Bihar Cabinet gives nod to service rules for 4 lakh panchayat teachers

The Cabinet cleared the proposal for panchayat teachers after Chief Minister Nitish Kumar made an announcement to this effect during his Independence Day speech.

Written by Santosh Singh | Patna | August 19, 2020 1:06:29 am
Bihar Chief Minister Nitish Kumar. (File)

The Bihar Cabinet on Tuesday gave its nod to service rules for over 4 lakh panchayat teachers for Classes 1 to 12. They will now get the benefit of Employees’ Provident Fund (EPF) scheme and inter-district transfers like government teachers.

The Cabinet cleared the proposal for panchayat teachers after Chief Minister Nitish Kumar made an announcement to this effect during his Independence Day speech. As per the Cabinet decision, a member of the teacher’s family will be entitled to a job on compassionate ground in case of his/ her death. The teachers will no longer be called ‘Niyojit’ (contract) teachers, and will get the same leave benefits as government teachers.

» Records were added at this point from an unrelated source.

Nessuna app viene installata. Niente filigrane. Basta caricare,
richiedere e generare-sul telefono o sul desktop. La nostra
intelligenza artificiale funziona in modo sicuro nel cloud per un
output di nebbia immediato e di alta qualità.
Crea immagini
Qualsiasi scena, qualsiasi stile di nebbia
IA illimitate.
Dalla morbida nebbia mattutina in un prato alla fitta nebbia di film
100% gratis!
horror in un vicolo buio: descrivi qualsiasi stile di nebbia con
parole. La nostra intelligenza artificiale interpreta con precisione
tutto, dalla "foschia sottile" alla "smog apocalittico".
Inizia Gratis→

This is being seen as a deft political move ahead of Assembly elections, even as the teachers’ long-pending demand of pay parity has not been conceded. Bihar Secondary School Teachers Association spokesperson Abhishek Kumar said: “Service rules for teachers is nothing but a placebo. Unless there is pay parity, it does not mean anything. We already have some benefits like maternity leave. We are the bulk force of the education system. There has to be relook at our salary structure”.

The Bihar government started employing panchayat teachers on fixed salary from 2007. There was a huge discrepancy in teachers’ appointment as it was initially based on marks from Class 10 to graduation. The government later conducted teachers’ eligibility test (TET) and made a Bachelor of Education degree mandatory for all teachers. Untrained teachers were asked to get BEd or equivalent degrees to keep their jobs.

The teachers had fought a long legal battle for pay parity but lost the case in the Supreme Court. They were on strike for two and a half months until May to press for pay parity.